### AIM OF THE EXERCISE
What is wanted is every line below from the one with "Table 3: The" up to and including the one with "Figure 3. Scatter", retyped exactly, pictures excluded, nothing else.

### EXTRACTED ENTRIES
# # # # #

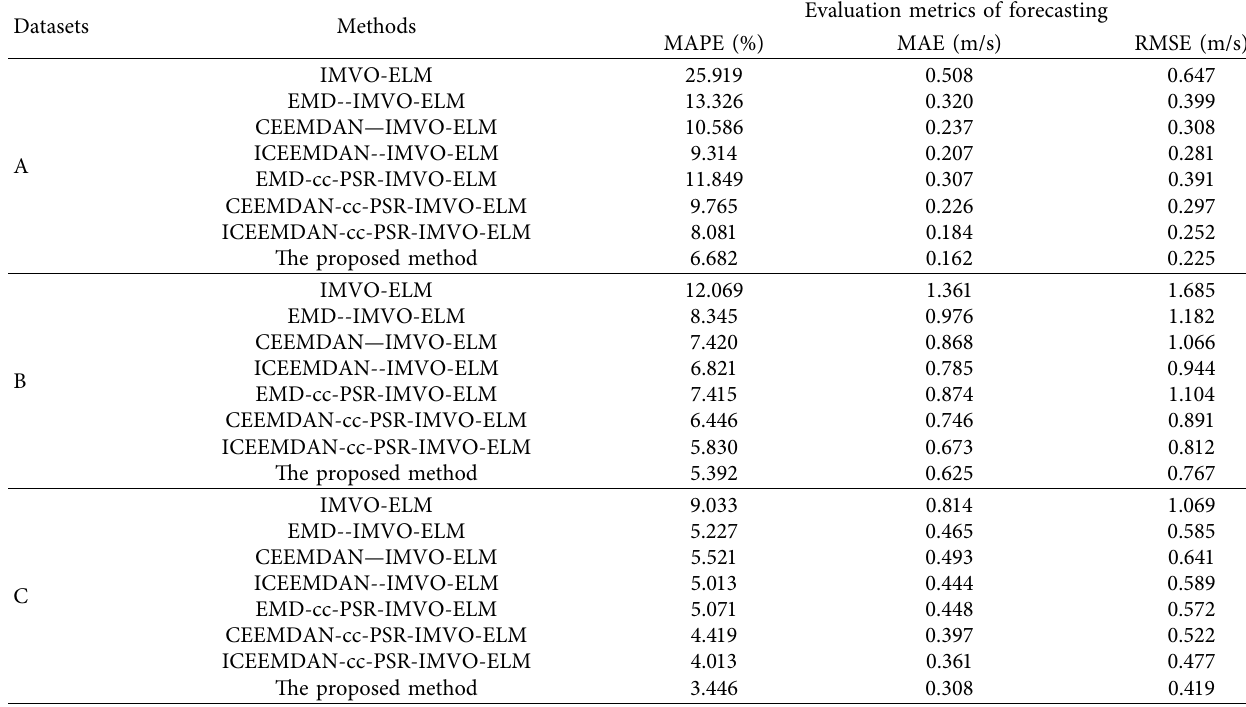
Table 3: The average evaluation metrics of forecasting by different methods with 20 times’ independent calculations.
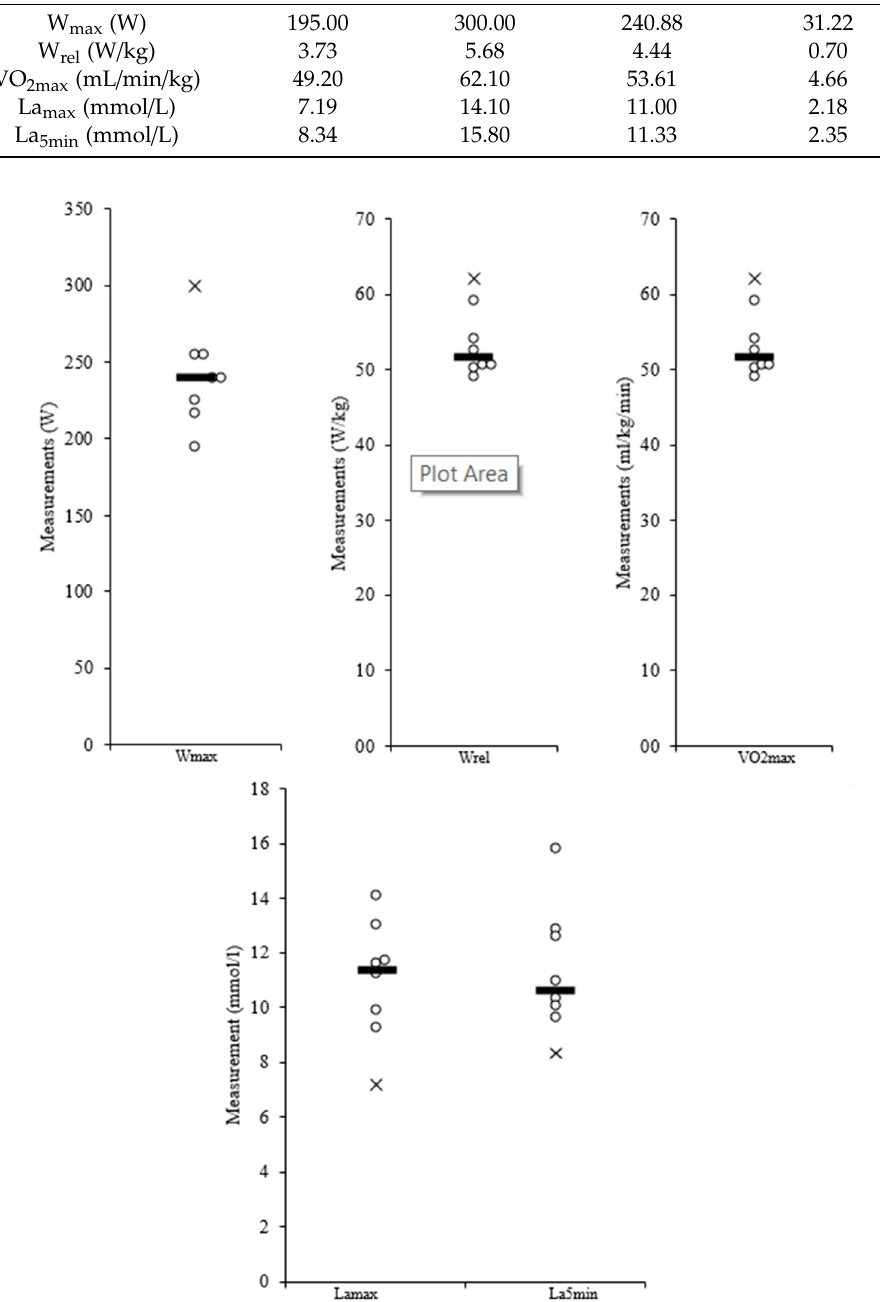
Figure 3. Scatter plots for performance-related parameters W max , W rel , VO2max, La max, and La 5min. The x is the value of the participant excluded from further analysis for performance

# # # # #

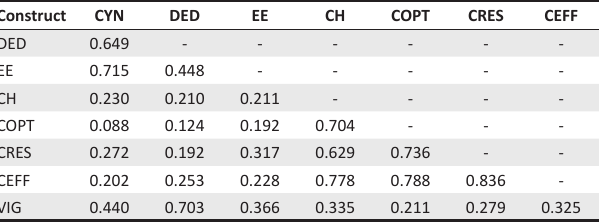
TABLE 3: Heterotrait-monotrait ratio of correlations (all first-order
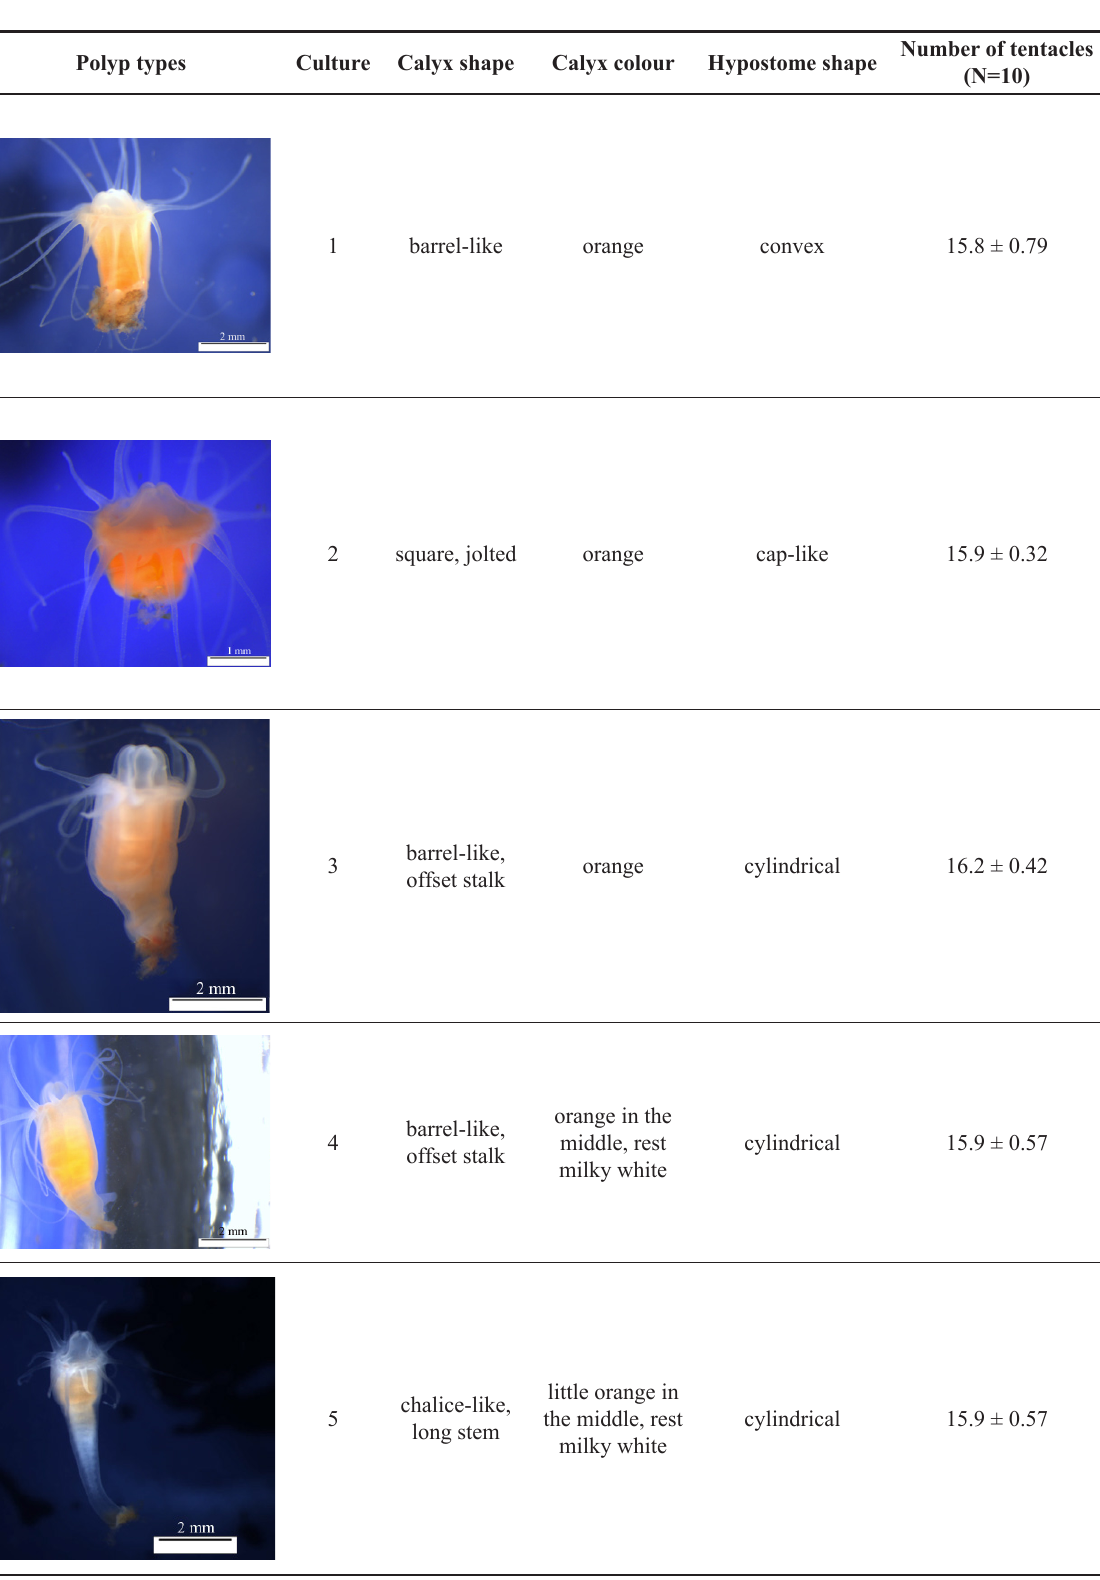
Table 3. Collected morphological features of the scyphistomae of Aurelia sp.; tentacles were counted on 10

# # # # #

### COMPLETED TASK
Table 3: The average evaluation metrics of forecasting by different methods with 20 times’ independent calculations.
Figure 3. Scatter plots for performance-related parameters W max , W rel , VO2max, La max, and La 5min. The x is the value of the participant excluded from further analysis for performance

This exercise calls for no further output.